Last week saw more than 3,000 people descend on Brussels to attend the IAPP's Data Protection Congress 2023. Spending the week at a conference is a bit like going to a music festival: choosing between sessions, catching up with friends, and not getting much sleep, but it's undoubtedly time well spent.

And much like Glastonbury, Primavera or Coachella, it's impossible to see everything and everybody that one wants. For that reason, this article contains impressions of and takeaways from my DPC23. If you had a different experience, I'd love to hear about it.

*****

Unsurprisingly the headline act was AI — but it was impossible to avoid the topic du jour wherever you went. Besides a continued interest in generative technology, the focus of numerous sessions was AI governance — what it means and how to do it. Interestingly, I overheard a few attendees discussing the need to move beyond buzzwords — "ethics", "innovation", "harm" — and towards concrete and practical solutions for developing and using AI in an ethical, safe and secure way. That sentiment aligned with my experience of talking to businesses this year about the legal, regulatory and policy issues being raised by AI, and putting frameworks (as well as policies and procedures) in place to address those issues will be a defining theme of 2024 for many organisations.

For me, though, the most interesting AI developments of the week took place as I was on the train back to London, and then again the following evening.

  • On Thursday, the UK Government confirmed that it won't regulate AI "in the short term", so as not to stymie innovation and growth in the industry. This isn't a change in policy, but it's interesting to see the Government stand firm in the face of a growing global consensus — including President Biden's recent Executive Order on AI — that some form of hard AI regulation is needed. This time next year we will have a clearer idea of where governments stand on their approaches to AI legislation, for better or worse.
  • On Friday, Sam Altman, the co-founder of OpenAI (whose ChatGPT is largely responsible for introducing AI into the public consciousness), was removed from the company by its board. Clearly, one business doesn't make an industry — and AI has been, and will be, much more than chatbots. But Altman's departure (and subsequent developments over the weekend, including the possibility that he may be reinstated) show that the industry's fault lines and mission are both still very much a work in progress, and for most organisations that are curious about AI but unsure about how to proceed, doing so with caution is still the best approach. Indeed, aside from a small number of big players, most folks I spoke with in Brussels are comfortable exploring AI from the comfort of the peloton, and that's likely to be the case well into next year.

*****

Although discussions around AI dominated the event, I would urge readers not to overlook the raft of EU data-related laws that (i) have already taken effect (e.g., the Data Governance Act), or (ii) will take effect in the coming 18 months (e.g., the Digital Operational Resilience Act, the NIS2 Directive, the Data Act). They're not making front-page news, but I'd venture that some combination of these laws will have a more concrete impact than AI on many businesses in 2024 and beyond. I've been banging this drum for some time, so it was good to see a panel dedicated to the alphabet soup of these laws and also to speak to numerous people whose companies were at various stages of preparing for their introduction.

There isn't space here to describe the laws, but in my view the key takeaway is that many of them require the board/c-suite to have ultimate responsibility — and liability — for driving risk, security and compliance standards at their organisations. To be clear, including an overview of (for example) a DORA compliance programme in the board's papers isn't going to cut it. Instead, the next 12 months should be used to educate and engage senior management on the steps their organisations need to take to ensure they are compliant. Civil and criminal liability and/or banning orders for board members are features of some of the laws, and should help you to focus the minds of your executives.

*****

The closest I get to music festivals these days is watching from my sofa, but my recollections of the real thing are that the most interesting stuff is often found away from the main stages. And so it proved at the DPC23, with two discussions in particular catching my attention.

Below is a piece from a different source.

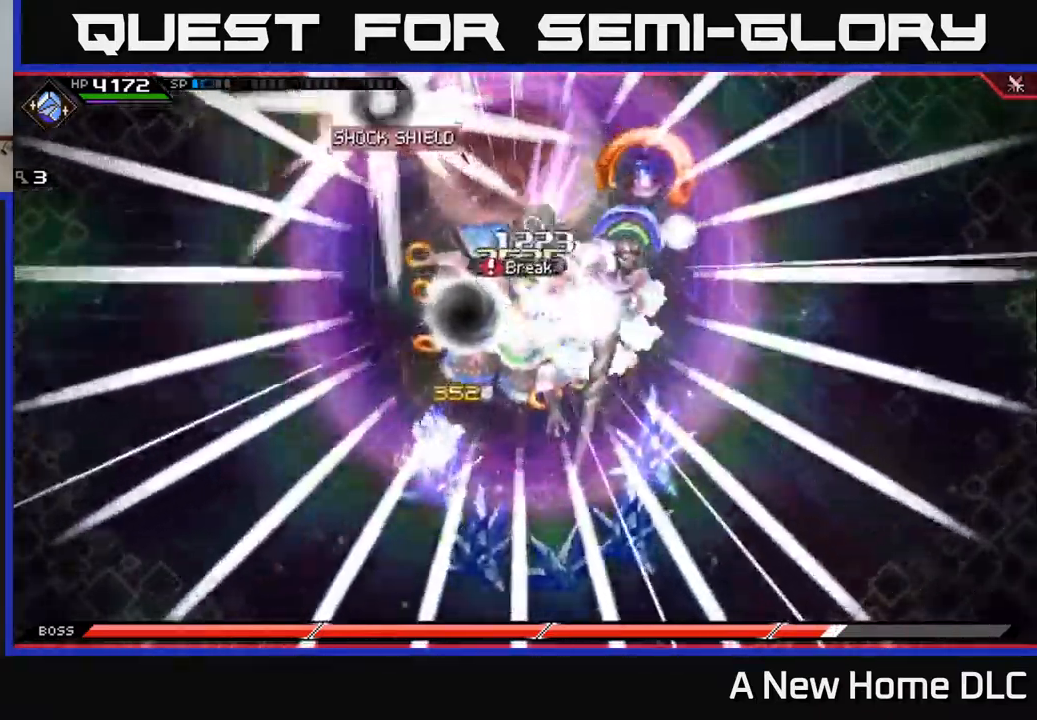
{"buttons": ["X"], "left_stick": "up", "right_stick": "center", "events": [[17, "X", "up"], [34, "L1", "up"], [100, "X", "down"], [134, "L1", "down"], [184, "X", "up"], [200, "L1", "up"], [267, "X", "down"], [500, "left_stick", "up"]]}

  • The "pay-to-play" model introduced by Meta in response to the CJEU's decision on its use of targeted behavioural advertising is currently being discussed by the EDPB, which is expected to publish a common position on the viability of the model in the coming months. Given that consent is emerging (has emerged?) as the only lawful basis under the GDPR for targeting advertising, companies should now be thinking about how to (i) transparently describe their processing for behavioural advertising, and (ii) obtain granular consent from users that don't pay for an ad-free service.
  • Bruno Gencarelli, the head of international data flows at the European Commission, confirmed that before the end of 2023 his department will release a report on the functioning of existing Commission adequacy decisions. Although the focus on data flows out of Europe has lessened following the entry into force of the EU-U.S. Data Privacy Framework and accompanying UK-U.S. Data Bridge, businesses shouldn't assume that the show is over. Sending data to non-adequate countries still requires attention, and although there looks to be limited appetite among most EU DPAs for regulatory enforcement of international transfers, counterparties and potential acquirers will expect Schrems 2 requirements to be met. The Commission's reports will therefore hopefully allow organisations to leverage the findings of existing adequacy decisions for their DTIAs and related assessment of third-country laws and practices.

The content of this article is intended to provide a general guide to the subject matter. Specialist advice should be sought about your specific circumstances.